▶ **Exercise prompt**
Print out each record below, unaltered and complete, without its images.

▶ **Input data**
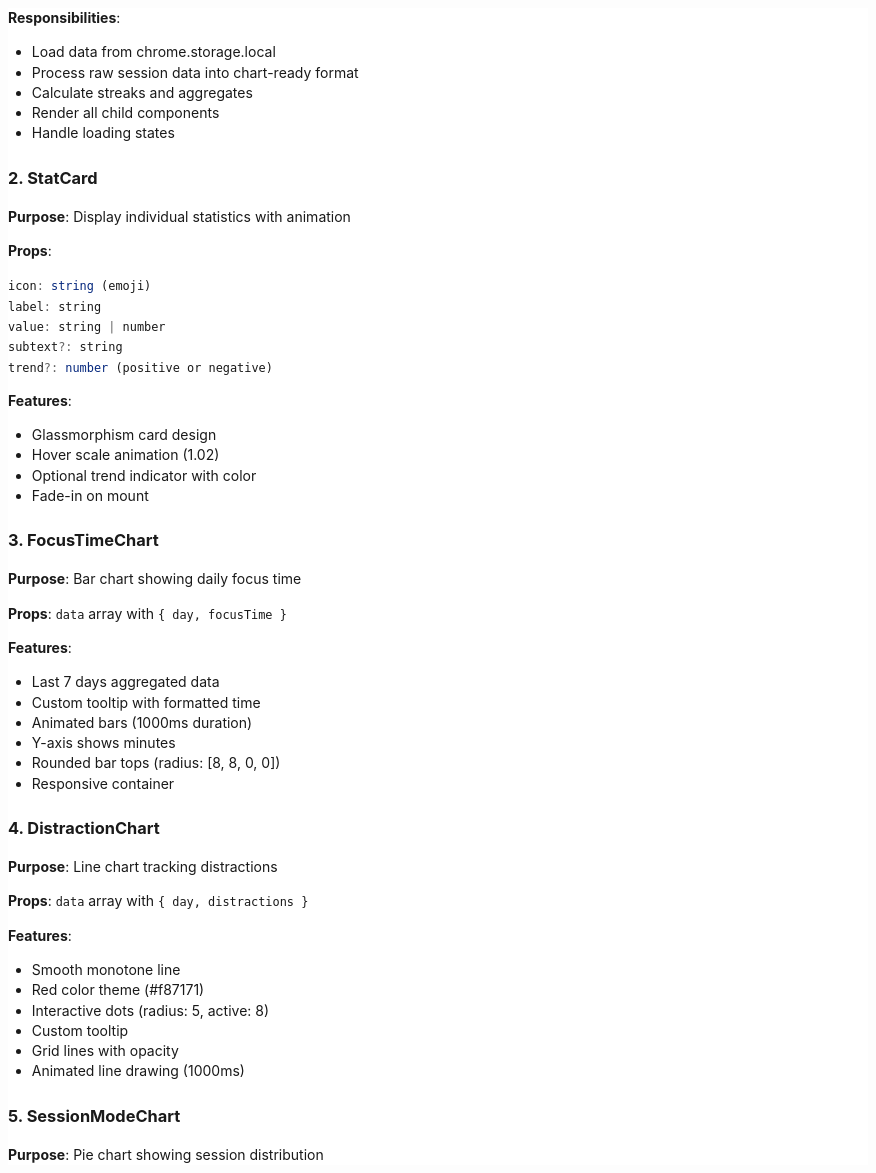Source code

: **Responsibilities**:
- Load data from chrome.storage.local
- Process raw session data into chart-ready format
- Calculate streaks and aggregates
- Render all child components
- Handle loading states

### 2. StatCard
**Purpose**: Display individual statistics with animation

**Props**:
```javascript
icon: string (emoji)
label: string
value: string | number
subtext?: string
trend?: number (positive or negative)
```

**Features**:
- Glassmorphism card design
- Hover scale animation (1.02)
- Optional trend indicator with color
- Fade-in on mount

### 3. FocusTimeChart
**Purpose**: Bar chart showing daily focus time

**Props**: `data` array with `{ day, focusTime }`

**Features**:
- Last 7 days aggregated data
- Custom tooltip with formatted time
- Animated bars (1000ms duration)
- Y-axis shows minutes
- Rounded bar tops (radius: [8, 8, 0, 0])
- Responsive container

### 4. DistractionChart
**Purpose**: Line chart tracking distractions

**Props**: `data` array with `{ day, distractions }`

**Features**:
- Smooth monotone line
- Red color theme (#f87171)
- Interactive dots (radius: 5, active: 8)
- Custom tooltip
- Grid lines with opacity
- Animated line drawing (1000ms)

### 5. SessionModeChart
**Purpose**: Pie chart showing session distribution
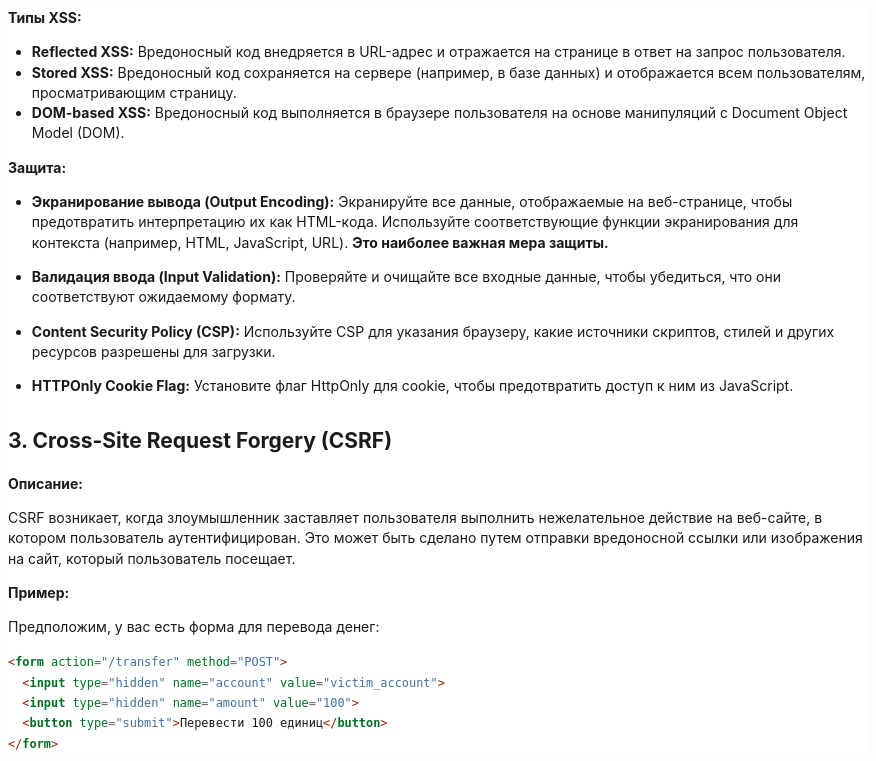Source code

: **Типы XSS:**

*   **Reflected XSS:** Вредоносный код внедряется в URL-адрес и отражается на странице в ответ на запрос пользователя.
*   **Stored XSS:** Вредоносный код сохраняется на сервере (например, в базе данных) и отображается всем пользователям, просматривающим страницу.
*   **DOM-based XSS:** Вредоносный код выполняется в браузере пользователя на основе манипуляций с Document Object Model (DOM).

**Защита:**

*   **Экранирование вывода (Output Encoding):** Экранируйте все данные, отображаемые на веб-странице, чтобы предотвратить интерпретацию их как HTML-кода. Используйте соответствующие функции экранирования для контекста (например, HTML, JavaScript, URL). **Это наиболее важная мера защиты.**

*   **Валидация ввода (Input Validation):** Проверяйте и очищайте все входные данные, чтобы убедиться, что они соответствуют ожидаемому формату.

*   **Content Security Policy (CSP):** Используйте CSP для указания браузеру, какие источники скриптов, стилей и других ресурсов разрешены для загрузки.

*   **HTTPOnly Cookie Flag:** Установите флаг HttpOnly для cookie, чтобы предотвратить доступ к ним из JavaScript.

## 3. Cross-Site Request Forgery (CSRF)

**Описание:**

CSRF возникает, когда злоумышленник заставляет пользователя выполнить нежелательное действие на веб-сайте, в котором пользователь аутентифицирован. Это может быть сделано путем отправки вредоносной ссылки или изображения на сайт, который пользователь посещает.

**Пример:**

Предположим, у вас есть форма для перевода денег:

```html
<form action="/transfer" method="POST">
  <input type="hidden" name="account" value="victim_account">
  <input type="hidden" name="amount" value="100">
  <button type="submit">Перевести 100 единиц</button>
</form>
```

▶ **Answer to the exercise**
Source code

: **Responsibilities**:
- Load data from chrome.storage.local
- Process raw session data into chart-ready format
- Calculate streaks and aggregates
- Render all child components
- Handle loading states

### 2. StatCard
**Purpose**: Display individual statistics with animation

**Props**:
```javascript
icon: string (emoji)
label: string
value: string | number
subtext?: string
trend?: number (positive or negative)
```

**Features**:
- Glassmorphism card design
- Hover scale animation (1.02)
- Optional trend indicator with color
- Fade-in on mount

### 3. FocusTimeChart
**Purpose**: Bar chart showing daily focus time

**Props**: `data` array with `{ day, focusTime }`

**Features**:
- Last 7 days aggregated data
- Custom tooltip with formatted time
- Animated bars (1000ms duration)
- Y-axis shows minutes
- Rounded bar tops (radius: [8, 8, 0, 0])
- Responsive container

### 4. DistractionChart
**Purpose**: Line chart tracking distractions

**Props**: `data` array with `{ day, distractions }`

**Features**:
- Smooth monotone line
- Red color theme (#f87171)
- Interactive dots (radius: 5, active: 8)
- Custom tooltip
- Grid lines with opacity
- Animated line drawing (1000ms)

### 5. SessionModeChart
**Purpose**: Pie chart showing session distribution
Source code

: **Типы XSS:**

*   **Reflected XSS:** Вредоносный код внедряется в URL-адрес и отражается на странице в ответ на запрос пользователя.
*   **Stored XSS:** Вредоносный код сохраняется на сервере (например, в базе данных) и отображается всем пользователям, просматривающим страницу.
*   **DOM-based XSS:** Вредоносный код выполняется в браузере пользователя на основе манипуляций с Document Object Model (DOM).

**Защита:**

*   **Экранирование вывода (Output Encoding):** Экранируйте все данные, отображаемые на веб-странице, чтобы предотвратить интерпретацию их как HTML-кода. Используйте соответствующие функции экранирования для контекста (например, HTML, JavaScript, URL). **Это наиболее важная мера защиты.**

*   **Валидация ввода (Input Validation):** Проверяйте и очищайте все входные данные, чтобы убедиться, что они соответствуют ожидаемому формату.

*   **Content Security Policy (CSP):** Используйте CSP для указания браузеру, какие источники скриптов, стилей и других ресурсов разрешены для загрузки.

*   **HTTPOnly Cookie Flag:** Установите флаг HttpOnly для cookie, чтобы предотвратить доступ к ним из JavaScript.

## 3. Cross-Site Request Forgery (CSRF)

**Описание:**

CSRF возникает, когда злоумышленник заставляет пользователя выполнить нежелательное действие на веб-сайте, в котором пользователь аутентифицирован. Это может быть сделано путем отправки вредоносной ссылки или изображения на сайт, который пользователь посещает.

**Пример:**

Предположим, у вас есть форма для перевода денег:

```html
<form action="/transfer" method="POST">
  <input type="hidden" name="account" value="victim_account">
  <input type="hidden" name="amount" value="100">
  <button type="submit">Перевести 100 единиц</button>
</form>
```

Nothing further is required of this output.